Items listed in a dataset:
__________________________________________________

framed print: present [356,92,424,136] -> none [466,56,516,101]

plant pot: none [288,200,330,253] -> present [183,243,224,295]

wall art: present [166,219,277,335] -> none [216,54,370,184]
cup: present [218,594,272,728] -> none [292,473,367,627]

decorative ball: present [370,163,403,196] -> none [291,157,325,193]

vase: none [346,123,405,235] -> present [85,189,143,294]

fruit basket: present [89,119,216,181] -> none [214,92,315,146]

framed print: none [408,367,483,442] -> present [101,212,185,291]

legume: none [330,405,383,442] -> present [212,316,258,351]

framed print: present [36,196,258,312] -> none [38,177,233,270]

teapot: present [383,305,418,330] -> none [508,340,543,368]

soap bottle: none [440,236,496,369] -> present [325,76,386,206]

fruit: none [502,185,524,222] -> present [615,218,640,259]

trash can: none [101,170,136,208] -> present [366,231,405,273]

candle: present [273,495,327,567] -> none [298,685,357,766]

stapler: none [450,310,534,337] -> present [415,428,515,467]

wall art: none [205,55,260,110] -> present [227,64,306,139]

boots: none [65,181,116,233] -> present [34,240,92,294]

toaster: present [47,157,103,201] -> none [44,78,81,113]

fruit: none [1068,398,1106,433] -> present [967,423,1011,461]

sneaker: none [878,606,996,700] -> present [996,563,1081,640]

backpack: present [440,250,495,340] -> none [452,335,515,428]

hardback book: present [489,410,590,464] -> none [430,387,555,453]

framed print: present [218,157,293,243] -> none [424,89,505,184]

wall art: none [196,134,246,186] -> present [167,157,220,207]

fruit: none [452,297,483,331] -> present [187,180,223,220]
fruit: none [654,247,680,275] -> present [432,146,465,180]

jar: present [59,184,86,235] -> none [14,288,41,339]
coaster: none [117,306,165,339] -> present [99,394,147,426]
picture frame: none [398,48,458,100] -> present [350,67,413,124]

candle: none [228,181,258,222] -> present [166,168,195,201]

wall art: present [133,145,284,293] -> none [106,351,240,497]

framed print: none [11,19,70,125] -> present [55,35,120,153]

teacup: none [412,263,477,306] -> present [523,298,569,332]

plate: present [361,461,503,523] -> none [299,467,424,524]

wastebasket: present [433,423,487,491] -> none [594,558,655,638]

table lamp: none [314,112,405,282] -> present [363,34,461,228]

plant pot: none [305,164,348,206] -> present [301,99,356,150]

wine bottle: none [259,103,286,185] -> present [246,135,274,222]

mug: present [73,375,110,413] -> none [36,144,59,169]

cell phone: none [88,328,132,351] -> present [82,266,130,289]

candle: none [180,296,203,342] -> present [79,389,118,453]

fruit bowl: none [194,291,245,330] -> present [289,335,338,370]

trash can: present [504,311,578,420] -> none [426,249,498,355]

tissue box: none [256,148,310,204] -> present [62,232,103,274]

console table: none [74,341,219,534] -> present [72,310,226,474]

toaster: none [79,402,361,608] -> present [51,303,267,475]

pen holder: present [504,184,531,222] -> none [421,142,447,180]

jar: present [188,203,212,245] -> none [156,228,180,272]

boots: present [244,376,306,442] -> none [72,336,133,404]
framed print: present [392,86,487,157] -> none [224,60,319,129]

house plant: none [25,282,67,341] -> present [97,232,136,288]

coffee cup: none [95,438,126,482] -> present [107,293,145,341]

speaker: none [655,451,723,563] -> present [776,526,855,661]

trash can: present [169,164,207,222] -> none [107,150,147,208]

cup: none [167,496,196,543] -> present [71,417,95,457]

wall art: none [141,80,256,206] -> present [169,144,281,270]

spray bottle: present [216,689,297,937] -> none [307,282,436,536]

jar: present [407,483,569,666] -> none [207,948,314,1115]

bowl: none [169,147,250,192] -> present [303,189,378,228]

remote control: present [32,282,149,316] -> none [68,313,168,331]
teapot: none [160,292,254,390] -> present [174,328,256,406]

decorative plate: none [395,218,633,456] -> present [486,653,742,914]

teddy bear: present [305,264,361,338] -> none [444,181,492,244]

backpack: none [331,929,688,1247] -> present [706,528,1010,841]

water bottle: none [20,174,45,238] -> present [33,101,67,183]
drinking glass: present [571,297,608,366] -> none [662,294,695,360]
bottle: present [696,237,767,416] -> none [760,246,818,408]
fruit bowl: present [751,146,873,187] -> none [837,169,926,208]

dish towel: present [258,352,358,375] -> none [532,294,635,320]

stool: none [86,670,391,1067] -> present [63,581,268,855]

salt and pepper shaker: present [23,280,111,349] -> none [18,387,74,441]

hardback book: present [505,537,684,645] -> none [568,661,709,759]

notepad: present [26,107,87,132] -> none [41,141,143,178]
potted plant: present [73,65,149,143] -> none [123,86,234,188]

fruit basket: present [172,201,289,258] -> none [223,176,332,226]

__________________________________________________

# What you should do
The answer should consist of all lines from the records above that hold the word "backpack".

# Solved problem
backpack: present [440,250,495,340] -> none [452,335,515,428]
backpack: none [331,929,688,1247] -> present [706,528,1010,841]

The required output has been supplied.